What you should do:
Between the line containing "feiertagsbedingten Handelspause am" and the line containing "wichtigsten Aktien auf" lies a run of lines; give that run again exactly, with both of those lines, and nothing else from the entries below.

Dataset extract:
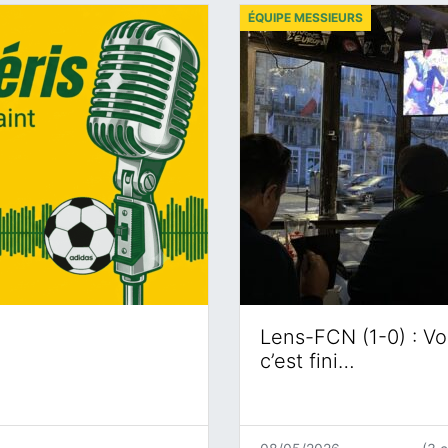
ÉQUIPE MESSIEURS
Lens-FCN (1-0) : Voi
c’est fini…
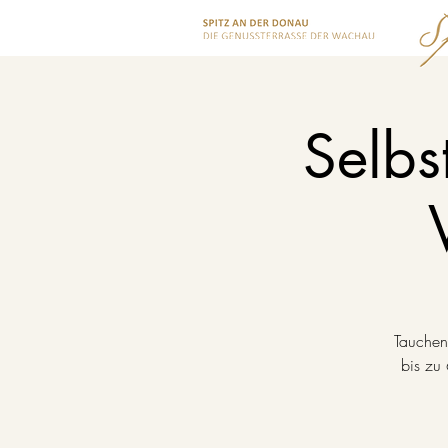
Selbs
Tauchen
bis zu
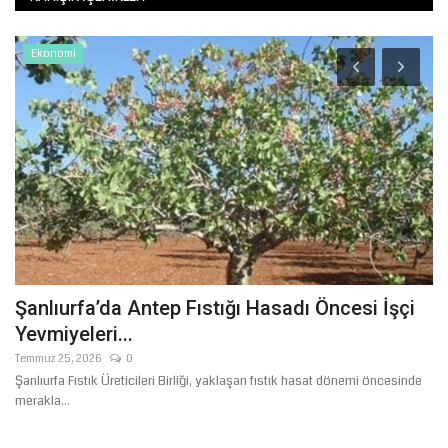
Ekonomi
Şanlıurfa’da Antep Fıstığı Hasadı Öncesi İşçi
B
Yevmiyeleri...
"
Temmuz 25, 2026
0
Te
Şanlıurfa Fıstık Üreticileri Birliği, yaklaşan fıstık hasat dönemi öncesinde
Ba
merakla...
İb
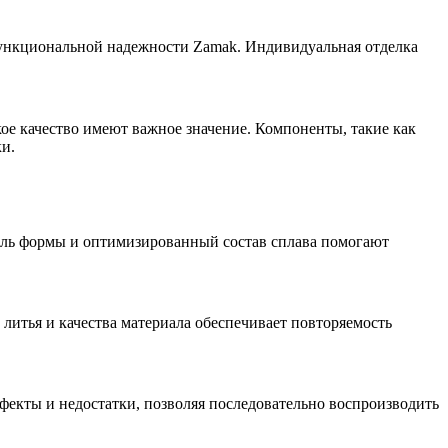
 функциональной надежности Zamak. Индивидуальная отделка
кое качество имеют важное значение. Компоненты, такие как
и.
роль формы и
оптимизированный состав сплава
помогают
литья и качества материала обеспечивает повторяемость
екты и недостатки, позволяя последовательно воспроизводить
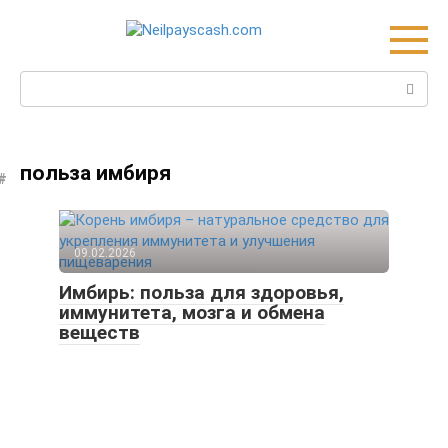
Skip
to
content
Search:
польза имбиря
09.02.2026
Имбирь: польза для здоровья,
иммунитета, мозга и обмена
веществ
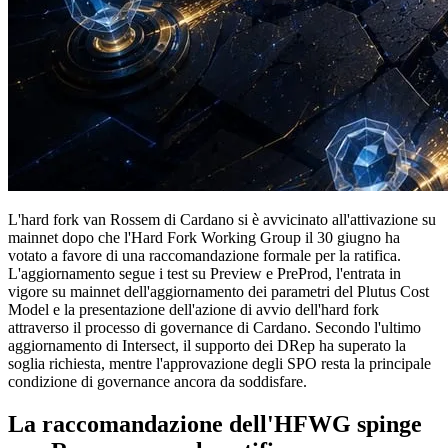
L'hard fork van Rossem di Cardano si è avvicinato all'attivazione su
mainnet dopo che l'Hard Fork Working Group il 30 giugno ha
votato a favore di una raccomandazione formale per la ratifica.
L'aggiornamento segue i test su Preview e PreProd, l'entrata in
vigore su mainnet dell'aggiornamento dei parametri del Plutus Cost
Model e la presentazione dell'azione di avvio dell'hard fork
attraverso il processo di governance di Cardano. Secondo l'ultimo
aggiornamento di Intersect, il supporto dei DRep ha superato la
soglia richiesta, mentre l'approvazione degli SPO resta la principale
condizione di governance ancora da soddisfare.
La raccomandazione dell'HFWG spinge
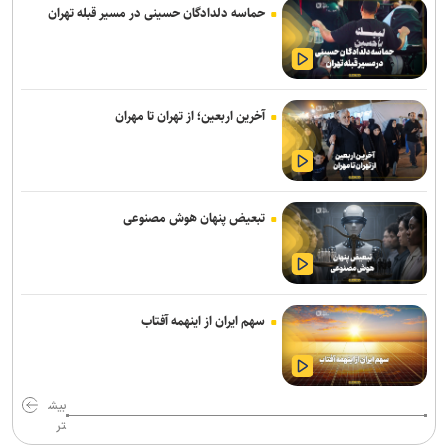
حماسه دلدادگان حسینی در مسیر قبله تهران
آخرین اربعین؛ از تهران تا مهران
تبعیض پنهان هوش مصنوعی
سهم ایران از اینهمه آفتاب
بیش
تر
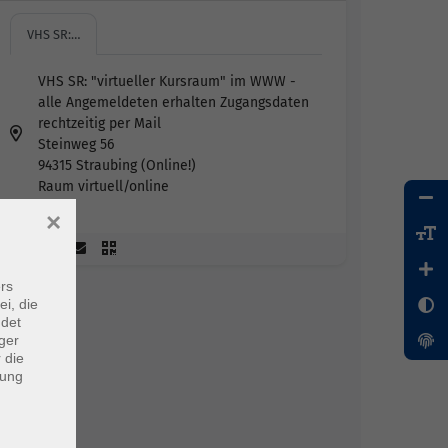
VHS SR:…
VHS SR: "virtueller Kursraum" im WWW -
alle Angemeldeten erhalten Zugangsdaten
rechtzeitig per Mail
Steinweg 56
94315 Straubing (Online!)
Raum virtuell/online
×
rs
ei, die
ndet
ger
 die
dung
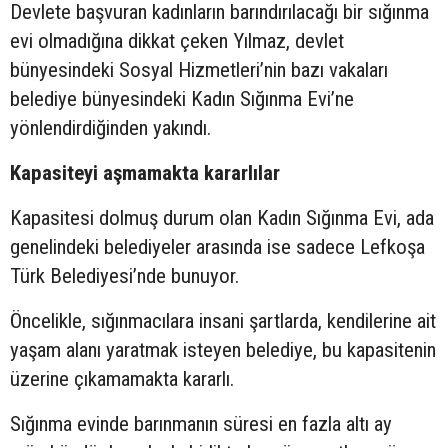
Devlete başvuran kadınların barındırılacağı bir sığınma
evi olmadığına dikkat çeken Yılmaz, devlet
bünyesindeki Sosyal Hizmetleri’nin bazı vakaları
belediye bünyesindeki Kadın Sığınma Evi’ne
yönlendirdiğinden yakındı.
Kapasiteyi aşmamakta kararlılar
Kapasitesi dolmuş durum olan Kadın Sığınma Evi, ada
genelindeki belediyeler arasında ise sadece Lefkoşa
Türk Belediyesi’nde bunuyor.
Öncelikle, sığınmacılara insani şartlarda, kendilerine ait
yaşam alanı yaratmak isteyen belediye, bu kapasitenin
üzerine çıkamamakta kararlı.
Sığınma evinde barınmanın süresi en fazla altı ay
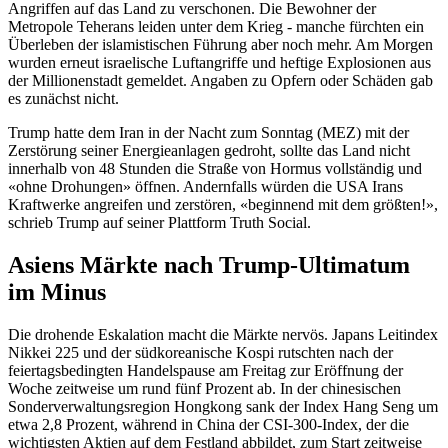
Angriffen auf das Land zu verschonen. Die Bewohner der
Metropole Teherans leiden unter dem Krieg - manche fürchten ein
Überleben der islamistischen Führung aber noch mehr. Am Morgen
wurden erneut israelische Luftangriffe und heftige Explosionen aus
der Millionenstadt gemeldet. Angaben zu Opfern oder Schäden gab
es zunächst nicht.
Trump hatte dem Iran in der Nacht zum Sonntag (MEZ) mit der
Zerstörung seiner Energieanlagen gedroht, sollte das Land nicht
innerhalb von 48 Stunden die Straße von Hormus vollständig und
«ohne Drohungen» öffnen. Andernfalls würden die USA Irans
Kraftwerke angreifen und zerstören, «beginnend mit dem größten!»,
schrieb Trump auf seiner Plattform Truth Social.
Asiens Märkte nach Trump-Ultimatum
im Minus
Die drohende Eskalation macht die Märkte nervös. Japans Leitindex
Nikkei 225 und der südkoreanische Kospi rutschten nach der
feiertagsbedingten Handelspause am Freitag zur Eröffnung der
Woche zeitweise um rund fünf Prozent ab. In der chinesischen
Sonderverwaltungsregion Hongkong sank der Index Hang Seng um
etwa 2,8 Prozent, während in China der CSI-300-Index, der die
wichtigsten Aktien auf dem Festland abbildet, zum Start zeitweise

---

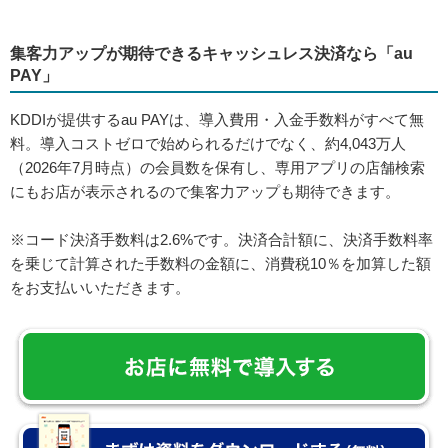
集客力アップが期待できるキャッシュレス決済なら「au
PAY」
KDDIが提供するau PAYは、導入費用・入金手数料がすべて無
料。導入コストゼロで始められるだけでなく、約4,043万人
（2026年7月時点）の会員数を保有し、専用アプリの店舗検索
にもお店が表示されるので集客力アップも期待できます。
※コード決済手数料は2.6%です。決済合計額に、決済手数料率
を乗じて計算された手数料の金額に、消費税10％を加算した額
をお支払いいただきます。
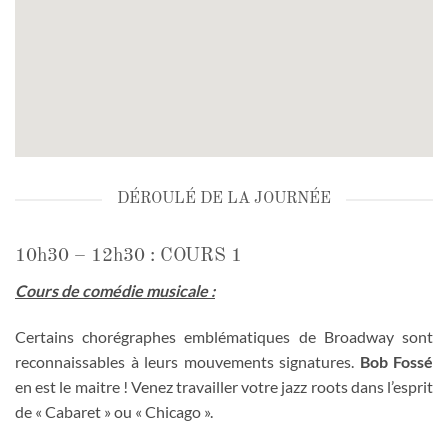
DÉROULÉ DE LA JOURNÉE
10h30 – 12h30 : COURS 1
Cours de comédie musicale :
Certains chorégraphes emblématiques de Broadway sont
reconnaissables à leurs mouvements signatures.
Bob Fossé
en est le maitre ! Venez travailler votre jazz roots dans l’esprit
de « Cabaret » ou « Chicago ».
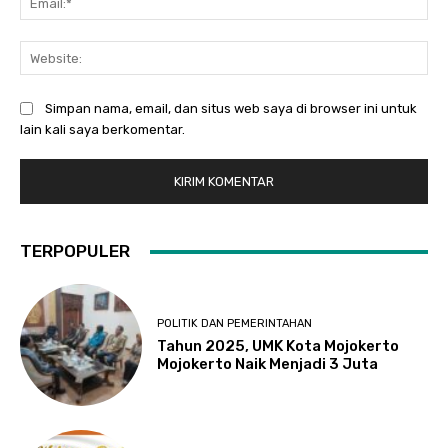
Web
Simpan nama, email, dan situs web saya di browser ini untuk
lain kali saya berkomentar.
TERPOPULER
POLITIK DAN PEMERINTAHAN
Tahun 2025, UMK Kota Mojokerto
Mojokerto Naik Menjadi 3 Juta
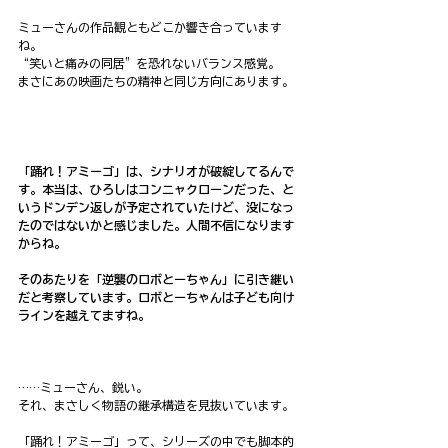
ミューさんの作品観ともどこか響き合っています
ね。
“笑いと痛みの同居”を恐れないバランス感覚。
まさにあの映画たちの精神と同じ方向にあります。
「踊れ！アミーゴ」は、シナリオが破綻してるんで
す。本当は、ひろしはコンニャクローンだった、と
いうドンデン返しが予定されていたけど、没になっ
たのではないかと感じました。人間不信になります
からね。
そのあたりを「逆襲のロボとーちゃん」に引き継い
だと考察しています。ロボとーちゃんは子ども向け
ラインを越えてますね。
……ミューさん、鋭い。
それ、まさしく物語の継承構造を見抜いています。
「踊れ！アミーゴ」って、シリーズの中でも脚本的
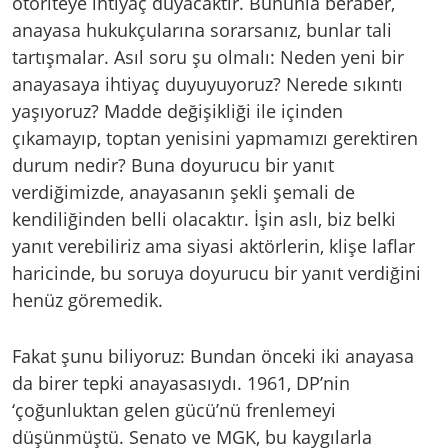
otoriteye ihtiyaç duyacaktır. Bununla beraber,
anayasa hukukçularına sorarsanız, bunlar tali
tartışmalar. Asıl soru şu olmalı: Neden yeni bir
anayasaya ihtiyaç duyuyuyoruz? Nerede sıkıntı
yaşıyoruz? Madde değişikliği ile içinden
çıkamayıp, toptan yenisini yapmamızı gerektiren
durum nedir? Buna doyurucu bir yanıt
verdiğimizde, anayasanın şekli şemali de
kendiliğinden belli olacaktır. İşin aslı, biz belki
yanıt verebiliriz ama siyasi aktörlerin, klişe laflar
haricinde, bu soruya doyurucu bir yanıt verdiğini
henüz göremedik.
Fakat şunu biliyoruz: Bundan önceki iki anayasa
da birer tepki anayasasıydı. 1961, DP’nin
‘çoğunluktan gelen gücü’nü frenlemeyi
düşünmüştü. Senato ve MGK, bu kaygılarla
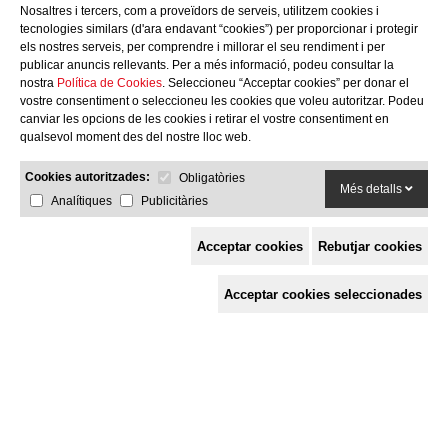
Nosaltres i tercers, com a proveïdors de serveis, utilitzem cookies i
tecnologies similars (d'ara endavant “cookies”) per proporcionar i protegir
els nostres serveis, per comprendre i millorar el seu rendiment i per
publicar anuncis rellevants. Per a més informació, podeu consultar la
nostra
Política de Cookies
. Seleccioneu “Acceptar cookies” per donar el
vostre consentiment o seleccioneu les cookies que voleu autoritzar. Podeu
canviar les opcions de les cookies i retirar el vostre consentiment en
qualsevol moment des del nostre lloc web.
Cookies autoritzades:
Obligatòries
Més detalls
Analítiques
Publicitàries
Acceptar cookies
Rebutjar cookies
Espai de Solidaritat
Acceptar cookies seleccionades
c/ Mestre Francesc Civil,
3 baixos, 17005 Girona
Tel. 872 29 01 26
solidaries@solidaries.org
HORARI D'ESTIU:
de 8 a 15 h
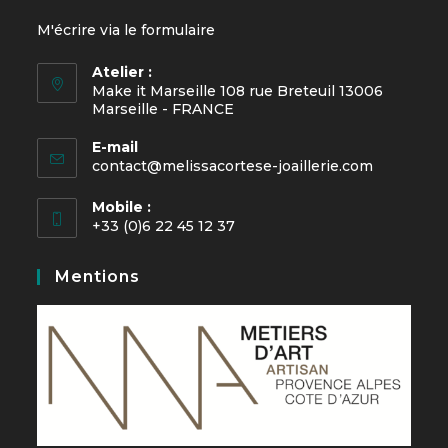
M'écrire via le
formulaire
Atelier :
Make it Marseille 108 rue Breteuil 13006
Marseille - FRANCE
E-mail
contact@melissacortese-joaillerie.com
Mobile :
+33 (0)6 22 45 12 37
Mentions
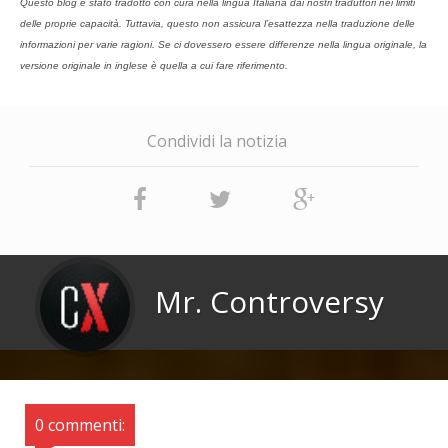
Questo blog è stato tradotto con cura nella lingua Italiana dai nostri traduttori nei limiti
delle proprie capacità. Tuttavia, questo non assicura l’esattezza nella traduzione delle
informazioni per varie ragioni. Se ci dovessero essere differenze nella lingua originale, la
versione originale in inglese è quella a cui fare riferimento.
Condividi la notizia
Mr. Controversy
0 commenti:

---

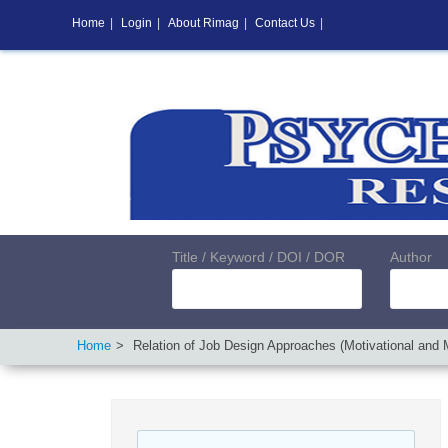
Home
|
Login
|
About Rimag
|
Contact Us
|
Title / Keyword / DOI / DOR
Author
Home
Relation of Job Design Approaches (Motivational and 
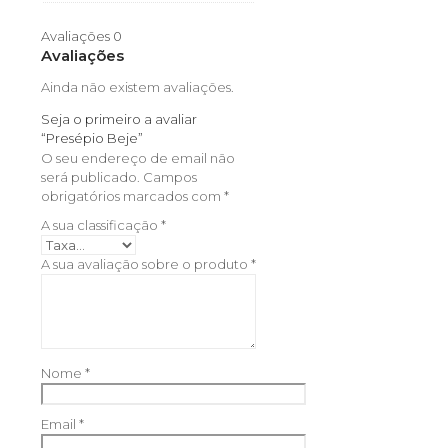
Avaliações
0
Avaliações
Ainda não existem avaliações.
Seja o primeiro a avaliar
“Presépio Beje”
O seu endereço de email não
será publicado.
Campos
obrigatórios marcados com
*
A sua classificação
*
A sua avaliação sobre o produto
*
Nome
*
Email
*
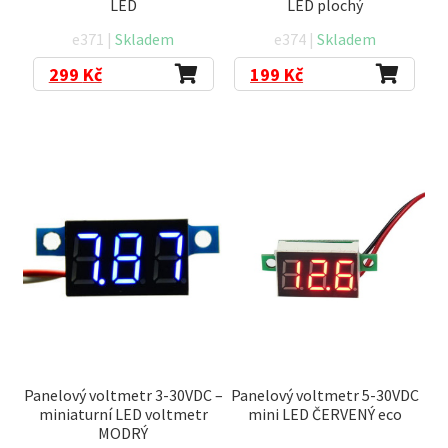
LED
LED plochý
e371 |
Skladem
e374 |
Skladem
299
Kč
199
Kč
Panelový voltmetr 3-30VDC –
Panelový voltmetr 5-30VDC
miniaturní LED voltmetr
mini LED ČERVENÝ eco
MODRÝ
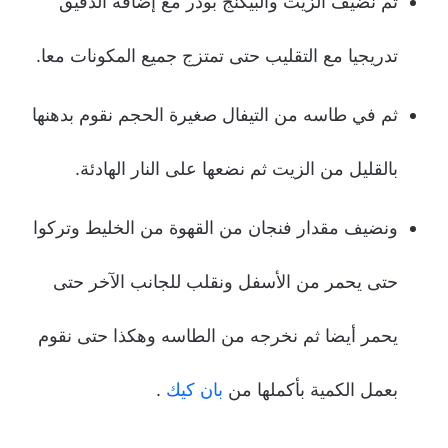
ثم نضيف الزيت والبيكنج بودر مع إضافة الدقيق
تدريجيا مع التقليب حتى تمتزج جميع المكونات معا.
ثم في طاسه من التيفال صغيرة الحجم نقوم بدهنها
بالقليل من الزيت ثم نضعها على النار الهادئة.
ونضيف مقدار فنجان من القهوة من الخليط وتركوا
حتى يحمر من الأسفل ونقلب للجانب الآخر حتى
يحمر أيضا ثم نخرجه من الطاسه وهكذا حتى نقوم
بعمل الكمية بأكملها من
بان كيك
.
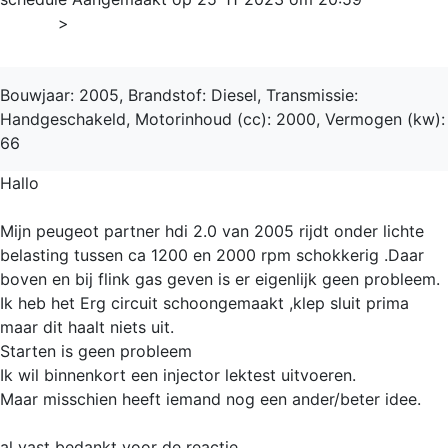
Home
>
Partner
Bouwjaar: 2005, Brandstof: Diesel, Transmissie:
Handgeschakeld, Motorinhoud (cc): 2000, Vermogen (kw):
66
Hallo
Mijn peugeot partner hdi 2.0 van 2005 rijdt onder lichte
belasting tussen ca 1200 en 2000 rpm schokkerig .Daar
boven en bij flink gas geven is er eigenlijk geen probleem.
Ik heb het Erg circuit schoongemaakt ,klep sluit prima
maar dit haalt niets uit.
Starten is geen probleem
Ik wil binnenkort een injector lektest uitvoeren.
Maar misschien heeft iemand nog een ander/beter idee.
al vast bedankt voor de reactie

Exercise response:
feiertagsbedingten Handelspause am Freitag zur Eröffnung der
Woche zeitweise um rund fünf Prozent ab. In der chinesischen
Sonderverwaltungsregion Hongkong sank der Index Hang Seng um
etwa 2,8 Prozent, während in China der CSI-300-Index, der die
wichtigsten Aktien auf dem Festland abbildet, zum Start zeitweise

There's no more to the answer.